DATA PROVIDED
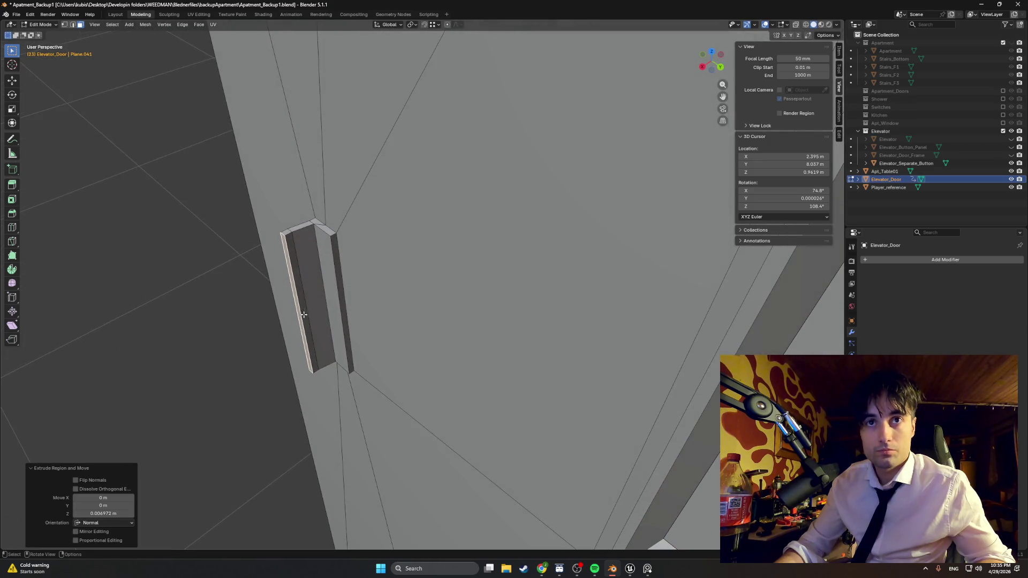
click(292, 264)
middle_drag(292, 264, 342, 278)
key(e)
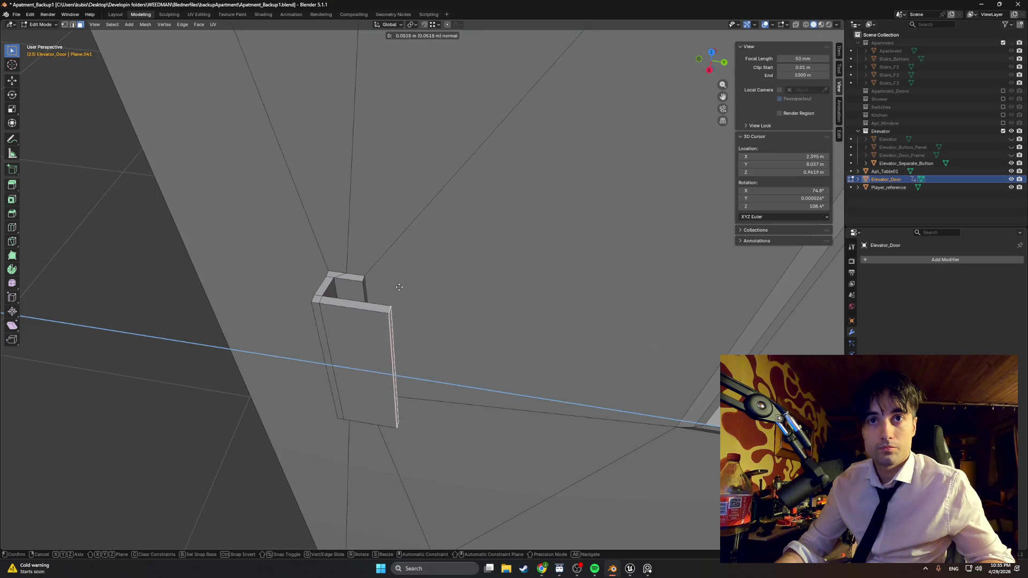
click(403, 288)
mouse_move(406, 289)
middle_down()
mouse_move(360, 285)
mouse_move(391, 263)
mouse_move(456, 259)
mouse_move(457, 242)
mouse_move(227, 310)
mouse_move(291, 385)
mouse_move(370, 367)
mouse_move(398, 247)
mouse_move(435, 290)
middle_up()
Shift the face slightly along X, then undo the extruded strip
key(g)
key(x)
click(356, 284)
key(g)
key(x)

DIRECTIONS
Filter the entries and copy out every line with the word "click".

TASK RESULT
click(292, 264)
click(403, 288)
click(356, 284)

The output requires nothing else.